_Description of the task_:
With pictures omitted, output the records below exactly as they appear.

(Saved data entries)
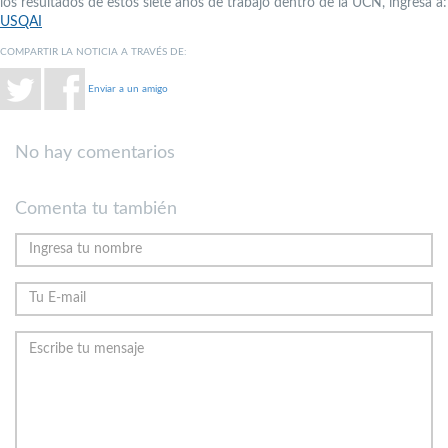
los resultados de estos siete años de trabajo dentro de la UCN, ingresa a:
USQAI
COMPARTIR LA NOTICIA A TRAVÉS DE:
Enviar a un amigo
No hay comentarios
Comenta tu también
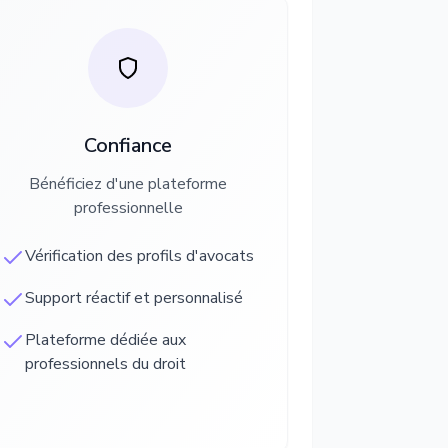
Confiance
Bénéficiez d'une plateforme
professionnelle
Vérification des profils d'avocats
Support réactif et personnalisé
Plateforme dédiée aux
professionnels du droit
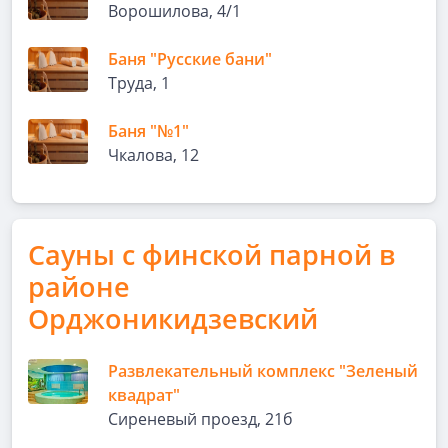
Ворошилова, 4/1
Баня "Русские бани"
Труда, 1
Баня "№1"
Чкалова, 12
Сауны с финской парной в
районе
Орджоникидзевский
Развлекательный комплекс "Зеленый
квадрат"
Сиреневый проезд, 21б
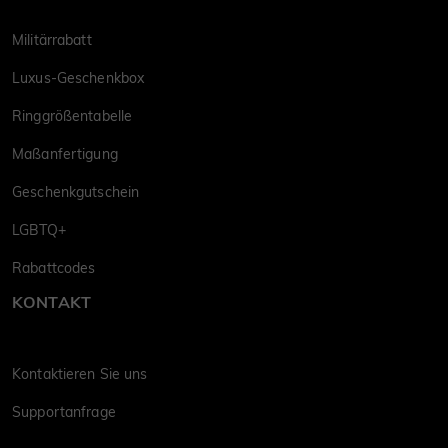
Militärrabatt
Luxus-Geschenkbox
Ringgrößentabelle
Maßanfertigung
Geschenkgutschein
LGBTQ+
Rabattcodes
KONTAKT
Kontaktieren Sie uns
Supportanfrage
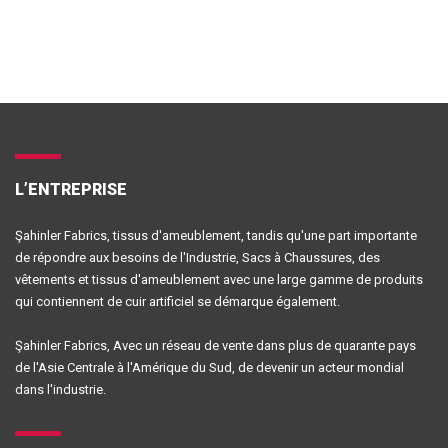
L’ENTREPRISE
Şahinler Fabrics, tissus d'ameublement, tandis qu'une part importante
de répondre aux besoins de l'Industrie, Sacs à Chaussures, des
vêtements et tissus d'ameublement avec une large gamme de produits
qui contiennent de cuir artificiel se démarque également.
Şahinler Fabrics, Avec un réseau de vente dans plus de quarante pays
de l'Asie Centrale à l'Amérique du Sud, de devenir un acteur mondial
dans l'industrie.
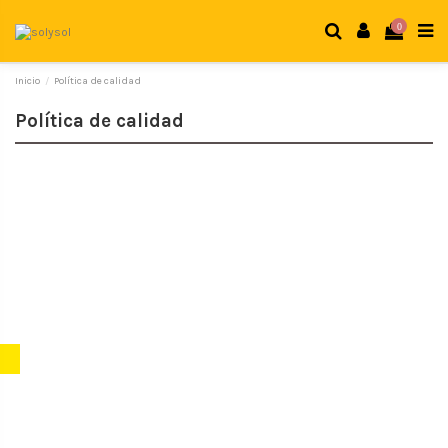
0
Inicio
Política de calidad
Política de calidad
POLÍTICA DE CALIDAD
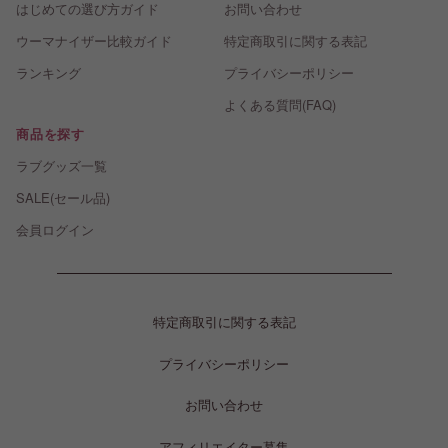
はじめての選び方ガイド
お問い合わせ
ウーマナイザー比較ガイド
特定商取引に関する表記
ランキング
プライバシーポリシー
よくある質問(FAQ)
商品を探す
ラブグッズ一覧
SALE(セール品)
会員ログイン
特定商取引に関する表記
プライバシーポリシー
お問い合わせ
アフィリエイター募集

_The completed task_:
los resultados de estos siete años de trabajo dentro de la UCN, ingresa a:
USQAI
COMPARTIR LA NOTICIA A TRAVÉS DE:
Enviar a un amigo
No hay comentarios
Comenta tu también
Confiance
Bénéficiez d'une plateforme
professionnelle
Vérification des profils d'avocats
Support réactif et personnalisé
Plateforme dédiée aux
professionnels du droit
Ворошилова, 4/1
Баня "Русские бани"
Труда, 1
Баня "№1"
Чкалова, 12
Сауны с финской парной в
районе
Орджоникидзевский
Развлекательный комплекс "Зеленый
квадрат"
Сиреневый проезд, 21б
Militärrabatt
Luxus-Geschenkbox
Ringgrößentabelle
Maßanfertigung
Geschenkgutschein
LGBTQ+
Rabattcodes
KONTAKT
Kontaktieren Sie uns
Supportanfrage
L’ENTREPRISE
Şahinler Fabrics, tissus d'ameublement, tandis qu'une part importante
de répondre aux besoins de l'Industrie, Sacs à Chaussures, des
vêtements et tissus d'ameublement avec une large gamme de produits
qui contiennent de cuir artificiel se démarque également.
Şahinler Fabrics, Avec un réseau de vente dans plus de quarante pays
de l'Asie Centrale à l'Amérique du Sud, de devenir un acteur mondial
dans l'industrie.
0
Inicio
Política de calidad
Política de calidad
POLÍTICA DE CALIDAD
はじめての選び方ガイド
お問い合わせ
ウーマナイザー比較ガイド
特定商取引に関する表記
ランキング
プライバシーポリシー
よくある質問(FAQ)
商品を探す
ラブグッズ一覧
SALE(セール品)
会員ログイン
特定商取引に関する表記
プライバシーポリシー
お問い合わせ
アフィリエイター募集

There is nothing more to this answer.